_RECORDS SHOWN_.
== Segment start ==

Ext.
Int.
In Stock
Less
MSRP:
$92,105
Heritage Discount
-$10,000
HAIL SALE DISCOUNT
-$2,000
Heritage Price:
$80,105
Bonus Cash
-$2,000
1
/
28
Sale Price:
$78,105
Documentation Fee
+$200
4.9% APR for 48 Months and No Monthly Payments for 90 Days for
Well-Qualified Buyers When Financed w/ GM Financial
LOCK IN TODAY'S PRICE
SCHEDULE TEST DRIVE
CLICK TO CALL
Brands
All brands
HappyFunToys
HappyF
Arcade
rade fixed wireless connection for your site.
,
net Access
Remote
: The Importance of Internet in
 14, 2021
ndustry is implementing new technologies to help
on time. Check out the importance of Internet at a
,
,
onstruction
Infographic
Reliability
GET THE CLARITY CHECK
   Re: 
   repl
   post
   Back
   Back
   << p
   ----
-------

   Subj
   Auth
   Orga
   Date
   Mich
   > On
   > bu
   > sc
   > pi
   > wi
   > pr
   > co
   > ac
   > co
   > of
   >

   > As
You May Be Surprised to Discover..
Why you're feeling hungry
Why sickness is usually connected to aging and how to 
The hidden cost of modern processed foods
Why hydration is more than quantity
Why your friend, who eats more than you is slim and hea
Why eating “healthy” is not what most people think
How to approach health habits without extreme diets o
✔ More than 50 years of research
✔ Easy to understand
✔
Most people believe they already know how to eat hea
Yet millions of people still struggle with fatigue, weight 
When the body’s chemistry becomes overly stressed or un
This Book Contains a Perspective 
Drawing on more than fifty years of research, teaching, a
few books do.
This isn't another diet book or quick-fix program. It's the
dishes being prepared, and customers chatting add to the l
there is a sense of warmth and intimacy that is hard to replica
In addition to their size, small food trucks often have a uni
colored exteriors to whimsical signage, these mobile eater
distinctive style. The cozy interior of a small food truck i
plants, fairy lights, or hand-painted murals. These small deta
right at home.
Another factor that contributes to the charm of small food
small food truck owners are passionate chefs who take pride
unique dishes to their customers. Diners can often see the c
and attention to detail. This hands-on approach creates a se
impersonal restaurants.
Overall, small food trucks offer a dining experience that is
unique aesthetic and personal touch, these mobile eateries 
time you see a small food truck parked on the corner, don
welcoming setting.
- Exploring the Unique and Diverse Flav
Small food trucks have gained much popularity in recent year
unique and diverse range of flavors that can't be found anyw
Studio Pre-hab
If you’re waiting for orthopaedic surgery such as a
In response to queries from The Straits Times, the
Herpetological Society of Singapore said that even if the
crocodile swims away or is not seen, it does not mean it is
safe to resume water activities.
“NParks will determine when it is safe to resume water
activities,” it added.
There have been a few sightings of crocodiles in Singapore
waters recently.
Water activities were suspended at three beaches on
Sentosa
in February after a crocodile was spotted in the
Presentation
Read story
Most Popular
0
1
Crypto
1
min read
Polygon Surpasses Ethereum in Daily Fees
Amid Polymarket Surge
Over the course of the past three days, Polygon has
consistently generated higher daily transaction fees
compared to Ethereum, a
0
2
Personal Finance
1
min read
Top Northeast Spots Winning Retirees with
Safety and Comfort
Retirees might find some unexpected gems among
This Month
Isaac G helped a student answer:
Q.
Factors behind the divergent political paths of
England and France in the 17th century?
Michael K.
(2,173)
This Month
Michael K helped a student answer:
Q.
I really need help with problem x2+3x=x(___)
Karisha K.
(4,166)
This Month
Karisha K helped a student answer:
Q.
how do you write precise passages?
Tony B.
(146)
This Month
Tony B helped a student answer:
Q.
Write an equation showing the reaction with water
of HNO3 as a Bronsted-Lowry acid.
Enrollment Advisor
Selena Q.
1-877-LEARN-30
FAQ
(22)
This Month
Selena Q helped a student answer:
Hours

== Segment end ==

_EXERCISE AIM_. Every record must be retyped so that it matches the original exactly.

_COMPLETED TASK_.
Ext.
Int.
In Stock
Less
MSRP:
$92,105
Heritage Discount
-$10,000
HAIL SALE DISCOUNT
-$2,000
Heritage Price:
$80,105
Bonus Cash
-$2,000
1
/
28
Sale Price:
$78,105
Documentation Fee
+$200
4.9% APR for 48 Months and No Monthly Payments for 90 Days for
Well-Qualified Buyers When Financed w/ GM Financial
LOCK IN TODAY'S PRICE
SCHEDULE TEST DRIVE
CLICK TO CALL
Brands
All brands
HappyFunToys
HappyF
Arcade
rade fixed wireless connection for your site.
,
net Access
Remote
: The Importance of Internet in
 14, 2021
ndustry is implementing new technologies to help
on time. Check out the importance of Internet at a
,
,
onstruction
Infographic
Reliability
GET THE CLARITY CHECK
   Re: 
   repl
   post
   Back
   Back
   << p
   ----
-------

   Subj
   Auth
   Orga
   Date
   Mich
   > On
   > bu
   > sc
   > pi
   > wi
   > pr
   > co
   > ac
   > co
   > of
   >

   > As
You May Be Surprised to Discover..
Why you're feeling hungry
Why sickness is usually connected to aging and how to 
The hidden cost of modern processed foods
Why hydration is more than quantity
Why your friend, who eats more than you is slim and hea
Why eating “healthy” is not what most people think
How to approach health habits without extreme diets o
✔ More than 50 years of research
✔ Easy to understand
✔
Most people believe they already know how to eat hea
Yet millions of people still struggle with fatigue, weight 
When the body’s chemistry becomes overly stressed or un
This Book Contains a Perspective 
Drawing on more than fifty years of research, teaching, a
few books do.
This isn't another diet book or quick-fix program. It's the
dishes being prepared, and customers chatting add to the l
there is a sense of warmth and intimacy that is hard to replica
In addition to their size, small food trucks often have a uni
colored exteriors to whimsical signage, these mobile eater
distinctive style. The cozy interior of a small food truck i
plants, fairy lights, or hand-painted murals. These small deta
right at home.
Another factor that contributes to the charm of small food
small food truck owners are passionate chefs who take pride
unique dishes to their customers. Diners can often see the c
and attention to detail. This hands-on approach creates a se
impersonal restaurants.
Overall, small food trucks offer a dining experience that is
unique aesthetic and personal touch, these mobile eateries 
time you see a small food truck parked on the corner, don
welcoming setting.
- Exploring the Unique and Diverse Flav
Small food trucks have gained much popularity in recent year
unique and diverse range of flavors that can't be found anyw
Studio Pre-hab
If you’re waiting for orthopaedic surgery such as a
In response to queries from The Straits Times, the
Herpetological Society of Singapore said that even if the
crocodile swims away or is not seen, it does not mean it is
safe to resume water activities.
“NParks will determine when it is safe to resume water
activities,” it added.
There have been a few sightings of crocodiles in Singapore
waters recently.
Water activities were suspended at three beaches on
Sentosa
in February after a crocodile was spotted in the
Presentation
Read story
Most Popular
0
1
Crypto
1
min read
Polygon Surpasses Ethereum in Daily Fees
Amid Polymarket Surge
Over the course of the past three days, Polygon has
consistently generated higher daily transaction fees
compared to Ethereum, a
0
2
Personal Finance
1
min read
Top Northeast Spots Winning Retirees with
Safety and Comfort
Retirees might find some unexpected gems among
This Month
Isaac G helped a student answer:
Q.
Factors behind the divergent political paths of
England and France in the 17th century?
Michael K.
(2,173)
This Month
Michael K helped a student answer:
Q.
I really need help with problem x2+3x=x(___)
Karisha K.
(4,166)
This Month
Karisha K helped a student answer:
Q.
how do you write precise passages?
Tony B.
(146)
This Month
Tony B helped a student answer:
Q.
Write an equation showing the reaction with water
of HNO3 as a Bronsted-Lowry acid.
Enrollment Advisor
Selena Q.
1-877-LEARN-30
FAQ
(22)
This Month
Selena Q helped a student answer:
Hours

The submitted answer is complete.